------ Excerpt

Friday, March 14, 2008

Reason #10: The Money.

In case you’ve missed the news, Major League Baseball is awash with cash. The game is healthier financially today than it has ever been before. You were probably aware of that. You might not be aware of the implications: namely, that all this extra money is a very pleasant development for small-market teams.

Let’s start with the facts, all of which come to us courtesy of my friend and colleague at Baseball Prospectus, Maury Brown, who also runs the bizofbaseball website (along with the rest of the business of sports network).

The combined revenue of all 30 MLB teams last season was $6.075 billion. By comparison, the NFL was at $6.3 billion, and several projections are forecasting that MLB will overtake the NFL in revenue in 2008. Furthermore, as Maury points out, the MLB Network hits the airwaves in a year, and as baseball has already very sensibly worked out contracts with the major cable and satellite providers to ensure most of the country will have access (unlike, say, the NFL Network), there’s likely to be a further bump in revenue over the next few years.

Baseball, unlike football, has the unique advantage of providing daily content. My brother Roukan can sit in front of the TV for three hours watching coverage of the NFL draft combine, but the majority of us would rather rearrange the lint in our pockets than watch the NFL Network in the off-season or on a Wednesday evening. If MLB does it right, if they have wall-to-wall highlights and in-game break-ins for four hours every evening for six months, they’re going to have a weekday audience the NFL can only dream of.

Even with the new network, it’s hard to imagine that MLB revenues can continue to go up at the same breakneck pace they have over the course of this decade. In 2003, MLB’s revenue was $3.7 billion, meaning revenue has gone up 64% in the last four years. Revenues have gone up so fast, in fact, that payrolls simply haven’t been able to keep up.

At the beginning of the decade, payrolls represented around 60% of MLB revenue, peaking in 2003 at 63%. But while revenue has gone up 64% since then, player salaries have only increased by somewhere between 35 and 40%. Last season, player salaries as a proportion of revenue were somewhere between 51 and 55 percent (MLB, shockingly, is reluctant to give out exact figures.)

------------
------ Dataset excerpts

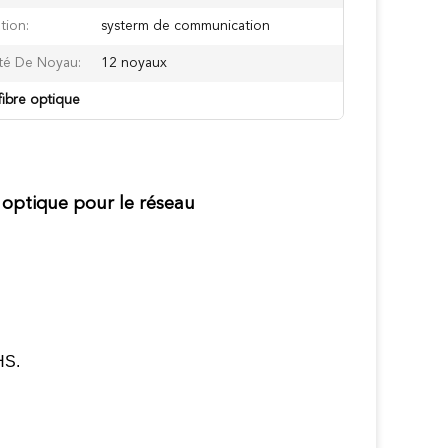
tion:
systerm de communication
té De Noyau:
12 noyaux
fibre optique
 optique pour le réseau
HS.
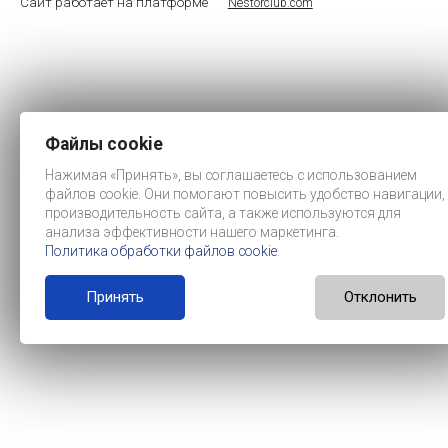
Сайт работает на платформе
Nestorclub.com
Файлы cookie
Нажимая «Принять», вы соглашаетесь с использованием
файлов cookie. Они помогают повысить удобство навигации,
производительность сайта, а также используются для
анализа эффективности нашего маркетинга.
Политика обработки файлов cookie
.
Принять
Отклонить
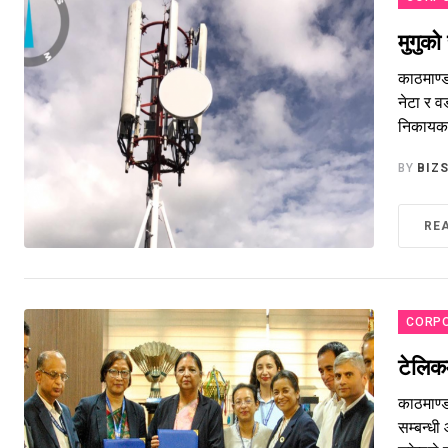
मुगुको
काठमाण्ड
नेटा र व
निकायका 
BY
BIZ
RE
CORP
टेलिकम
काठमाण्ड
सम्बन्धी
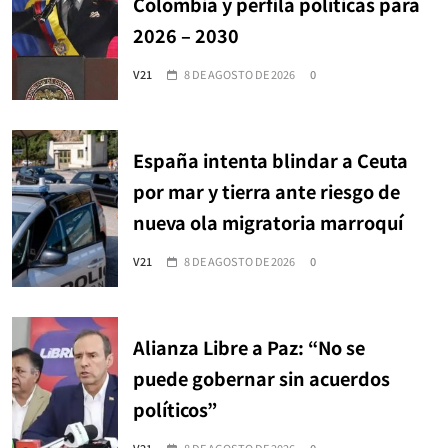
Colombia y perfila políticas para
2026 – 2030
V21
8 DE AGOSTO DE 2026
0
España intenta blindar a Ceuta
por mar y tierra ante riesgo de
nueva ola migratoria marroquí
V21
8 DE AGOSTO DE 2026
0
Alianza Libre a Paz: “No se
puede gobernar sin acuerdos
políticos”
V21
8 DE AGOSTO DE 2026
0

------------

■ Task list ■
A) In the post on baseball's finances, what was MLB's revenue in 2003?
B) Check each statement against the post on baseball's finances and answer yes or no, quoting the words that settle it:
(i) Last season the NFL took in more revenue than all 30 MLB teams combined.
(ii) Player salaries have risen by 64% since 2003.
(iii) MLB readily releases exact figures on player salaries as a share of revenue.
C) Carry on writing the post on baseball's finances, starting right after its final sentence.

■ Outputs by task ■
A) $3.7 billion.

B)
(i) Yes: "The combined revenue of all 30 MLB teams last season was $6.075 billion. By comparison, the NFL was at $6.3 billion"
(ii) No: "player salaries have only increased by somewhere between 35 and 40%"
(iii) No: "MLB, shockingly, is reluctant to give out exact figures."

C)
This figure is actually the lowest of the four major sports, which is fascinating given that the MLBPA, alone among the sports unions, has refused to accept any kind of hard salary cap. The players’ union has always argued in favor of an unfettered and free market, which they have every right to do. But when teams have the freedom to spend whatever they want, they also have the freedom to not spend that money.

In the NFL, when revenue goes up, the salary cap goes up accordingly. And while football teams aren’t forced to spend up to the salary cap, the cap gives every team a figure to shoot for, and inevitably all but a few teams use up every inch of space they have. This guarantees that unexpected windfalls (like the exorbitant amount of money DirecTV was willing to pay to keep the NFL Sunday Ticket package exclusive) trickle down to the players immediately. By contrast, while MLB teams have been willing to share some of their new-found fortune with their players, they’ve kept a far greater share for themselves.

There are a lot of reasons for this, but an underplayed one is that just as teams are getting smarter about baseball analysis, they’re getting smarter about economic decisions. Almost all teams now understand the concept of replacement level, and have an understanding that talent in baseball is not distributed on a bell curve – for every star player there are maybe 10 average ones, and it makes no sense to spend big cash on an average player given that you have so many alternatives if you don’t sign him. Understanding those alternatives is the key to leverage, and over the past few off-seasons that leverage has started to swing towards the teams. Once upon a time, Scott Boras got Darren Dreifort a 5 years, $55 million deal. Later on he got Chan Ho Park 5 years, $70 million. This year, he got Kyle Lohse one year, $4.25 million.

(As an aside, how is it that Lohse got one year and Carlos Silva got 4/$48? Gun to my head, I’d rather have Lohse in 2008 than Silva. PECOTA has them in a dead heat – Lohse with a 4.81 ERA, Silva at 4.82.)

It’s not just that revenues have gone up faster than salaries. What should matter to Royals fans is that the bulk of those increased revenues have come in the form of shared revenue, the kind that gets distributed equally to all 30 teams. MLB Advanced Media, the corporation that baseball created to run their website, is already considered one of the great internet investments of the decade, in any industry – is by far the best web presence of the four major sports. The live games on the computer are fantastic enough; I remember my eyes almost popping out of my head the day I learned, over six years ago, that you could search for video clips of, say, every Mike Sweeney double off a left-handed pitcher that year. (Joe Posnanski had a fantastic column on this back in 2001, which I’d link to except the Star makes it very difficult to access archived columns.)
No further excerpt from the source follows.